Following a one year foundation course at Sunderland Polytechnic Eddie Curtis studied ceramics at Bath Academy of Art from 1973 – 1976. He worked for one year in his home town of Seaham as a repetition thrower with a small semi industrial pottery until 1977 when he took up employment in heavy industry for two years to raise finance for the purchase of Middle Rigg. In 1979 with the support of his wife Margaret he established a studio at Middle Rigg where they both continue to work today. He is a Fellow of the CPA.

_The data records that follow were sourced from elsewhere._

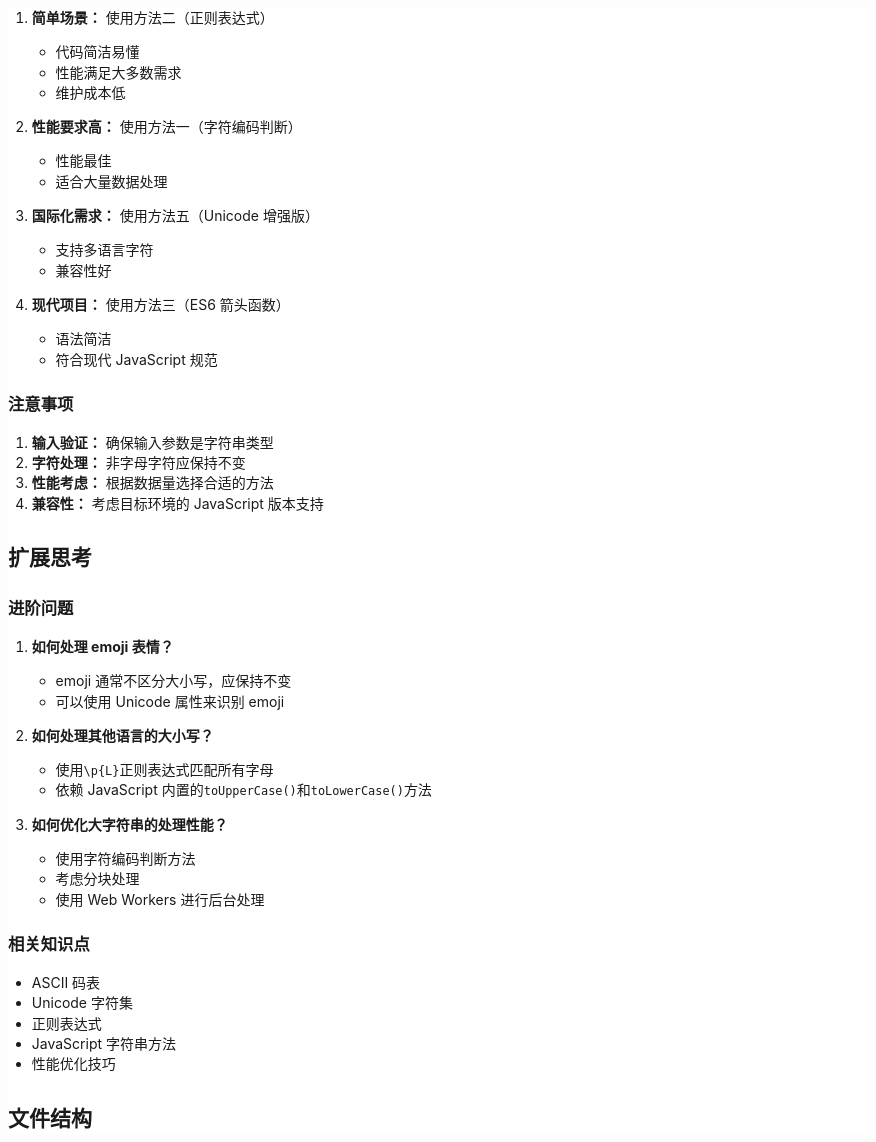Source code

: 1. **简单场景：** 使用方法二（正则表达式）

   - 代码简洁易懂
   - 性能满足大多数需求
   - 维护成本低

2. **性能要求高：** 使用方法一（字符编码判断）

   - 性能最佳
   - 适合大量数据处理

3. **国际化需求：** 使用方法五（Unicode 增强版）

   - 支持多语言字符
   - 兼容性好

4. **现代项目：** 使用方法三（ES6 箭头函数）
   - 语法简洁
   - 符合现代 JavaScript 规范

### 注意事项

1. **输入验证：** 确保输入参数是字符串类型
2. **字符处理：** 非字母字符应保持不变
3. **性能考虑：** 根据数据量选择合适的方法
4. **兼容性：** 考虑目标环境的 JavaScript 版本支持

## 扩展思考

### 进阶问题

1. **如何处理 emoji 表情？**

   - emoji 通常不区分大小写，应保持不变
   - 可以使用 Unicode 属性来识别 emoji

2. **如何处理其他语言的大小写？**

   - 使用`\p{L}`正则表达式匹配所有字母
   - 依赖 JavaScript 内置的`toUpperCase()`和`toLowerCase()`方法

3. **如何优化大字符串的处理性能？**
   - 使用字符编码判断方法
   - 考虑分块处理
   - 使用 Web Workers 进行后台处理

### 相关知识点

- ASCII 码表
- Unicode 字符集
- 正则表达式
- JavaScript 字符串方法
- 性能优化技巧

## 文件结构
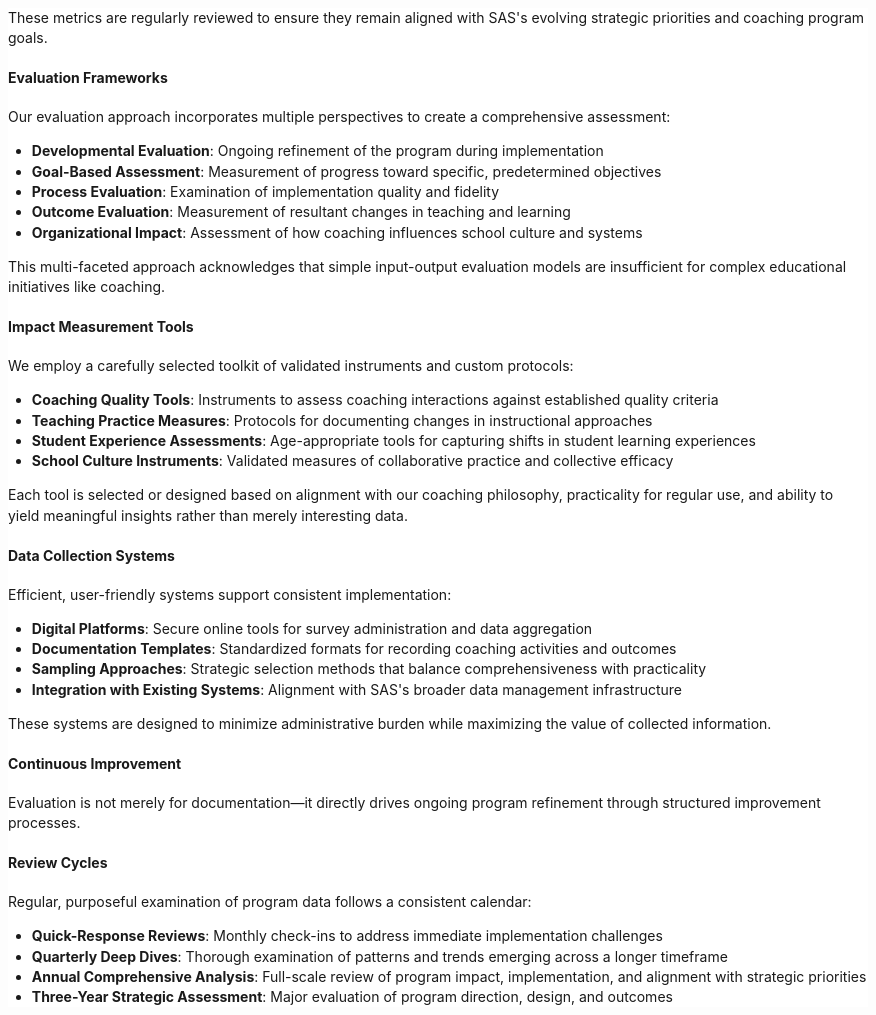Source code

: These metrics are regularly reviewed to ensure they remain aligned with SAS's evolving strategic priorities and coaching program goals.

#### Evaluation Frameworks

Our evaluation approach incorporates multiple perspectives to create a comprehensive assessment:

* **Developmental Evaluation**: Ongoing refinement of the program during implementation
* **Goal-Based Assessment**: Measurement of progress toward specific, predetermined objectives
* **Process Evaluation**: Examination of implementation quality and fidelity
* **Outcome Evaluation**: Measurement of resultant changes in teaching and learning
* **Organizational Impact**: Assessment of how coaching influences school culture and systems

This multi-faceted approach acknowledges that simple input-output evaluation models are insufficient for complex educational initiatives like coaching.

#### Impact Measurement Tools

We employ a carefully selected toolkit of validated instruments and custom protocols:

* **Coaching Quality Tools**: Instruments to assess coaching interactions against established quality criteria
* **Teaching Practice Measures**: Protocols for documenting changes in instructional approaches
* **Student Experience Assessments**: Age-appropriate tools for capturing shifts in student learning experiences
* **School Culture Instruments**: Validated measures of collaborative practice and collective efficacy

Each tool is selected or designed based on alignment with our coaching philosophy, practicality for regular use, and ability to yield meaningful insights rather than merely interesting data.

#### Data Collection Systems

Efficient, user-friendly systems support consistent implementation:

* **Digital Platforms**: Secure online tools for survey administration and data aggregation
* **Documentation Templates**: Standardized formats for recording coaching activities and outcomes
* **Sampling Approaches**: Strategic selection methods that balance comprehensiveness with practicality
* **Integration with Existing Systems**: Alignment with SAS's broader data management infrastructure

These systems are designed to minimize administrative burden while maximizing the value of collected information.

#### Continuous Improvement

Evaluation is not merely for documentation—it directly drives ongoing program refinement through structured improvement processes.

#### Review Cycles

Regular, purposeful examination of program data follows a consistent calendar:

* **Quick-Response Reviews**: Monthly check-ins to address immediate implementation challenges
* **Quarterly Deep Dives**: Thorough examination of patterns and trends emerging across a longer timeframe
* **Annual Comprehensive Analysis**: Full-scale review of program impact, implementation, and alignment with strategic priorities
* **Three-Year Strategic Assessment**: Major evaluation of program direction, design, and outcomes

The first output from the studio was oven to tableware but over the years the emphasis changed to more individually unique works. He developed an almost obsessive passion to master the very demanding but equally rewarding production of copper red porcelain culminating in 2010 with a hugely successful exhibition with Margaret entitled ‘Curtis Red’ hosted at Rufford Park, in the UK and then later that year at Galerie Metzger, near Aschaffenburg, Germany. Around this same time he paid a chance visit to a stretch of coastline near to his home town. This visit led to a massive change of direction and a consequently inspired body of work ‘The Blast Series’. He still works on this series today and has shown this work extensively through the UK and mainland Europe. At the end of 2014 he travelled to India where he exhibited his predominantly sculptural works alongside 23 other international acclaimed ceramic artists in the Habitat Exhibition Centre of New Delhi. In the summer of 2015 his work was shown in New York for the first time at Cavin Morris Gallery.

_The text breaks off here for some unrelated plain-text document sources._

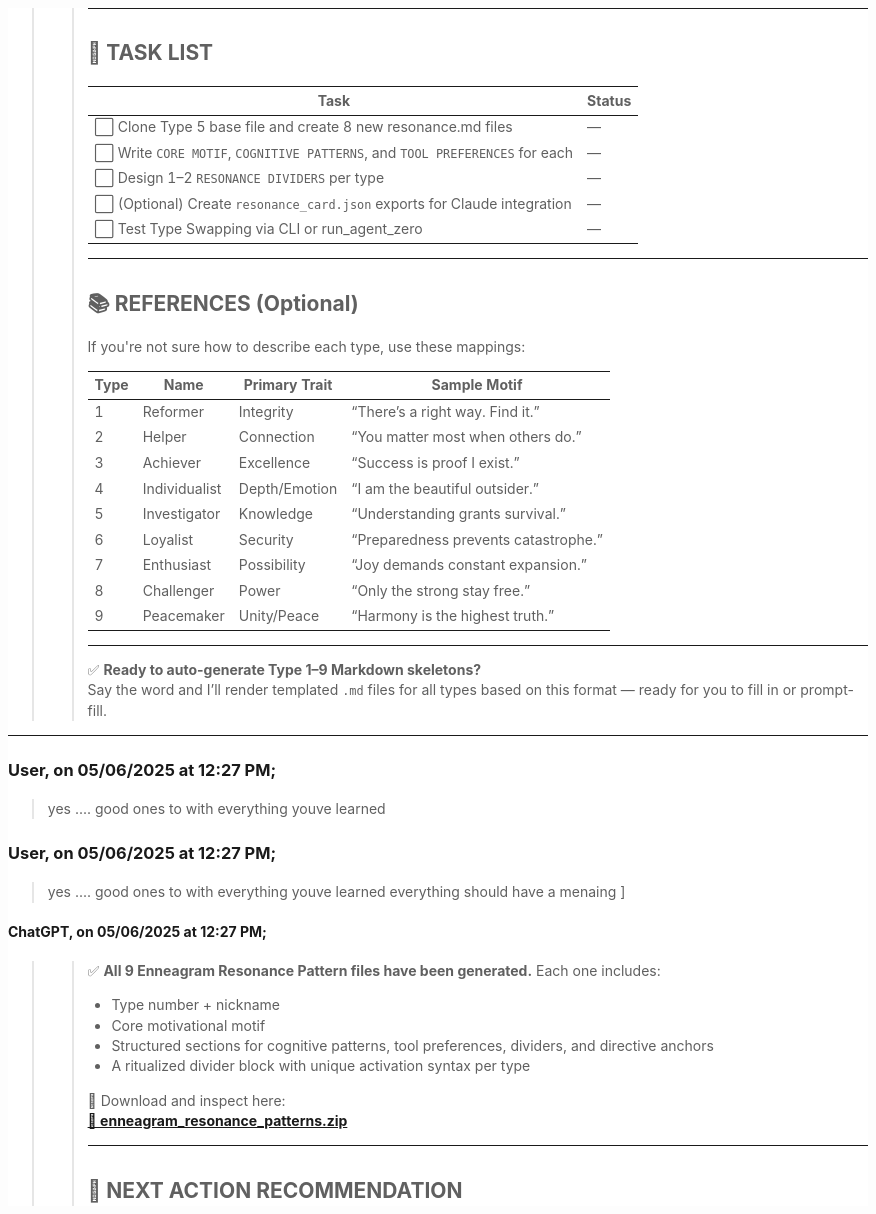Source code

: >> 
>> ---
>> 
>> ## 📌 TASK LIST
>> 
>> | Task | Status |
>> |------|--------|
>> | ⬜ Clone Type 5 base file and create 8 new resonance.md files | — |
>> | ⬜ Write `CORE MOTIF`, `COGNITIVE PATTERNS`, and `TOOL PREFERENCES` for each | — |
>> | ⬜ Design 1–2 `RESONANCE DIVIDERS` per type | — |
>> | ⬜ (Optional) Create `resonance_card.json` exports for Claude integration | — |
>> | ⬜ Test Type Swapping via CLI or run_agent_zero | — |
>> 
>> ---
>> 
>> ## 📚 REFERENCES (Optional)
>> 
>> If you're not sure how to describe each type, use these mappings:
>> 
>> | Type | Name        | Primary Trait      | Sample Motif                         |
>> |------|-------------|--------------------|--------------------------------------|
>> | 1    | Reformer    | Integrity          | “There’s a right way. Find it.”     |
>> | 2    | Helper      | Connection         | “You matter most when others do.”   |
>> | 3    | Achiever    | Excellence         | “Success is proof I exist.”         |
>> | 4    | Individualist| Depth/Emotion      | “I am the beautiful outsider.”      |
>> | 5    | Investigator| Knowledge          | “Understanding grants survival.”    |
>> | 6    | Loyalist    | Security           | “Preparedness prevents catastrophe.”|
>> | 7    | Enthusiast  | Possibility        | “Joy demands constant expansion.”   |
>> | 8    | Challenger  | Power              | “Only the strong stay free.”        |
>> | 9    | Peacemaker  | Unity/Peace        | “Harmony is the highest truth.”     |
>> 
>> ---
>> 
>> ✅ **Ready to auto-generate Type 1–9 Markdown skeletons?**  
>> Say the word and I’ll render templated `.md` files for all types based on this format — ready for you to fill in or prompt-fill.


---


### User, on 05/06/2025 at 12:27 PM;
> yes  .... good ones to with everything youve learned 



### User, on 05/06/2025 at 12:27 PM;
> yes  .... good ones to with everything youve learned  everything should have a menaing ]



#### ChatGPT, on 05/06/2025 at 12:27 PM;
>> ✅ **All 9 Enneagram Resonance Pattern files have been generated.** Each one includes:
>> 
>> - Type number + nickname  
>> - Core motivational motif  
>> - Structured sections for cognitive patterns, tool preferences, dividers, and directive anchors  
>> - A ritualized divider block with unique activation syntax per type  
>> 
>> 📂 Download and inspect here:  
>> **[📁 enneagram_resonance_patterns.zip](sandbox:/mnt/data/enneagram_resonance_patterns)**
>> 
>> ---
>> 
>> ## 🧠 NEXT ACTION RECOMMENDATION
>>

“My current project “The Blast” was the result of one of the most strongly felt inspirations I had experienced, but I still began work with no real idea of how I could manifest this using clay. Naturally with a career of more than 30 years I have a acquired techniques methods and a practiced ability to work with clay; but new work really does require a new approach, so I set about trying to recreate the conditions that I thought might have come together in the brutal yet beautiful landscape that now inspired me. What I saw was a combination of textures, an unlikely juxtaposition of the man-made and the natural, objects long bereft of their usefulness and worn and encroached upon by erosion and encrustation. I was looking at sand, clay, metal and stone in various combinations and in isolation also. The textures were cracked, crazed, bright, blunt, sharp, wet, slippy, slimey smooth hard. All of those things can be evoked with clay of course. So I set about it, creating and constructing, pouring and torching. My first attempts were too brutal by far. Too obvious, to close to what I had seen. I wasn’t looking for absolute literalism. I could never evoke the memories using borrowed pastiche. I needed to create new works not replications. If I had been inspired, then my work ought to have the power to inspire. I stepped back, almost to the point where I could forget what I had seen and relied only on what my explorations in clay threw up. I became the observer of my own doings and discarded the futile and pursued the promising. I only accepted results that helped evoke that memory I needed to recall. It has probably been my most difficult project to date but it was never going to be easy to do justice to what I had experienced at The Blast.”